[Numpy-discussion] array copy-to-self and views

Christopher Barker Chris.Barker@noaa....
Thu Feb 1 14:12:34 CST 2007


Zachary Pincus wrote:
>>> I recently was trying to write code to modify an array in-place (so
>>> as not to invalidate any references to that array)
>> I'm not sure what this means exactly.
> 
> Say one wants to keep two different variables referencing a single in- 
> memory list, as so:
> a = [1,2,3]
> b = a
> Now, if 'b' and 'a' go to live in different places (different class  
> instances or whatever) but we want 'b' and 'a' to always refer to the  
> same in-memory object, so that 'id(a) == id(b)', we need to make sure  
> to not assign a brand new list to either one.

OK, got it, but numpy arrays are not quite the same as lists, there is 
the additional complication that two different array objects can share 
the same data:

 >>> b = a[:]
 >>> a = N.ones((5,))
 >>> b = a[:]
 >>> a is b
False
 >>> a[2] = 5
 >>> a
array([ 1.,  1.,  5.,  1.,  1.])
 >>> b
array([ 1.,  1.,  5.,  1.,  1.])

This is very useful, but can be tricky.
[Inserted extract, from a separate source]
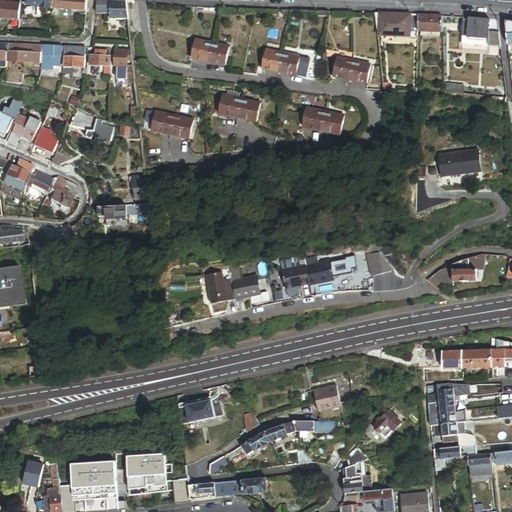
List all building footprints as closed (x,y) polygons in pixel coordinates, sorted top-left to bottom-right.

In a way, it's like a nested list:
 >>> a = [[1,2,3,4]]
 >>> b = [a[0]]
 >>> a is b
False
 >>> a[0][2] = 5
 >>> a
[[1, 2, 5, 4]]
 >>> b
[[1, 2, 5, 4]]

hey! changing a changed b too!

So key is that in your case, it probably doesn't matter if a and b are 
the same object, as long as they share the same data, and having 
multiple arrays sharing the same data is a common idiom in numpy.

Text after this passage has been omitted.